Broadcasting Group Defends Its Spectrum Turf
U.S. television broadcasters are willing to talk about sharing their unused spectrum with broadband providers, but they should not be forced to give up spectrum or be taxed for the spectrum they have, said the head of a broadcasting trade group.
The National Association of Broadcasters supports the goal by the U.S. Federal Communications Commission to bring broadband to all U.S. residents, but policy makers should recognize TV broadcasting, with its one-to-many communication model, is a more efficient use of spectrum than broadband, said Gordon Smith, president and CEO of the National Association of Broadcasters (NAB).
"Broadband is one to one, and it's spectrum hogging," Smith told members of the U.S. Senate Small Business and Entrepreneurship Committee Tuesday.
Mobile broadband providers could solve much of their concern about a coming spectrum shortage by investing more money and putting up more towers, added Smith, a former senator.

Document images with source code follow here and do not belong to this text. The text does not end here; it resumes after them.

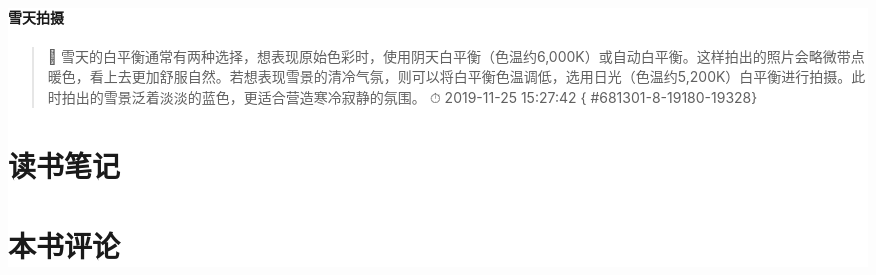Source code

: 
#### 雪天拍摄

> 📌 雪天的白平衡通常有两种选择，想表现原始色彩时，使用阴天白平衡（色温约6,000K）或自动白平衡。这样拍出的照片会略微带点暖色，看上去更加舒服自然。若想表现雪景的清冷气氛，则可以将白平衡色温调低，选用日光（色温约5,200K）白平衡进行拍摄。此时拍出的雪景泛着淡淡的蓝色，更适合营造寒冷寂静的氛围。 
> ⏱ 2019-11-25 15:27:42
{ #681301-8-19180-19328}


# 读书笔记

# 本书评论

While much of Tuesday's hearing focused on the broadband needs of small businesses in the U.S., Smith devoted much of his testimony to concerns that the NAB has about a national broadband plan released by the FCC in March. The broadband plan calls on the FCC to encourage broadcasters to give up unused spectrum in return for a share of the money when the spectrum is sold at auction as part of an effort to free up 500MHz of spectrum for mobile broadband uses in the next 10 years.
Even though FCC Chairman Julius Genachowski promised earlier this month that he would not force TV stations to give up spectrum, Smith raised the concern that the broadband plan suggests that the agency could require broadcasters to give up unused spectrum if voluntary efforts don't work.
Taking spectrum from broadcasters would endanger plans to roll out new applications such as mobile TV and data services offered by broadcasters, Smith said.
"Significantly reducing the amount of spectrum allocated for broadcast television, as the current plan suggests, could stifle opportunities for new entrepreneurs ... to develop innovative services for the public," Smith said. "It could also diminish possible opportunities for other small businesses to gain access to affordable data networks."
Congress should also discourage the FCC from implementing spectrum fees as a way to encourage broadcasters and other spectrum holders to abandon unused spectrum, as suggested in the broadband plan, Smith said. Spectrum fees would be "punitive" and could drive many small radio stations out of business, Smith said.
Stations going out of business is "not good for America, which depends upon local radio stations for news, information and entertainment programming, provided to listeners for free each and every day," Smith said.
Genachowski and Steve Largent, president and CEO of mobile telecom trade group CTIA, didn't address Smith's concerns directly during the hearing, but both said there's a growing need for wireless spectrum to provide broadband service to small businesses across the U.S.
"Broadband is the indispensable infrastructure of the digital age -- the 21st century equivalent of what canals, railroads, highways, the telephone, and electricity were for previous generations," Genachowski said. "And small businesses are the indispensable driver of economic growth and job creation in our country."
Good broadband connections, including mobile broadband, will help small businesses in the U.S. reach new markets, Genachowski said.
"A growing number of small businesses -- those that operate on the go -- increasingly place more and more reliance on mobile broadband," he said. "Together, wired and wireless mobile broadband brings small businesses new revenue from new customers, and lower operating costs from business tools available in the Internet cloud. That's a formula for more profit, more investment, and more jobs."
Largent praised the broadband plan's goal of freeing up 500MHz of spectrum for mobile broadband. The mobile industry needs at least that much spectrum to keep up with spectrum available in many other countries, he said.
"With adequate spectrum and continued private investment, we can ensure that every American has access to broadband at home, at work, at school and in our public institutions," he added.